=== Given data ===
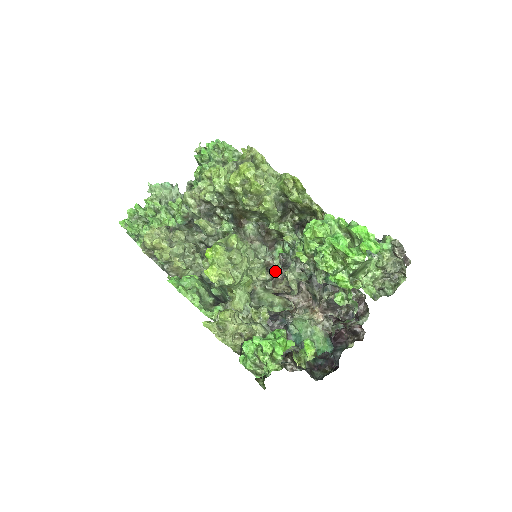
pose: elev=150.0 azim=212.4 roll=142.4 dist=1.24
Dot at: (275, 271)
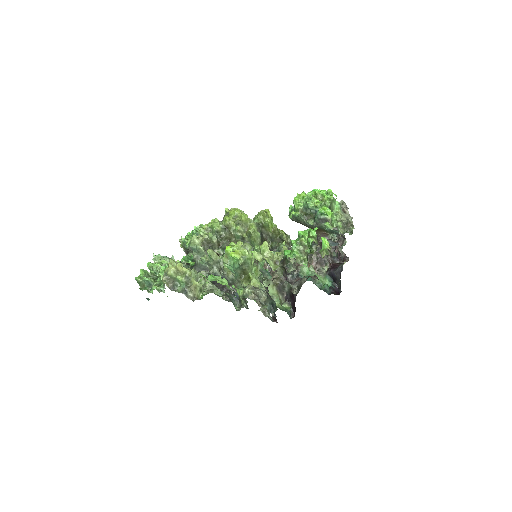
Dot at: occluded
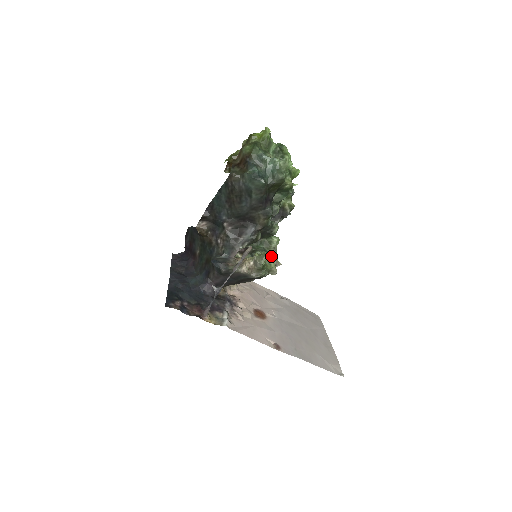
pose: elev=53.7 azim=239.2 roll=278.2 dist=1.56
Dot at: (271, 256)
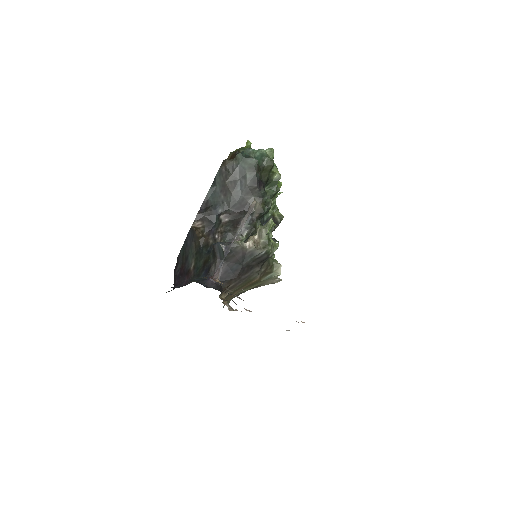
===
**Exercise goal:**
Extract each line of the material above that contains the string "roll", matching case exactly.

**Complete output:**
pose: elev=150.0 azim=212.4 roll=142.4 dist=1.24
pose: elev=53.7 azim=239.2 roll=278.2 dist=1.56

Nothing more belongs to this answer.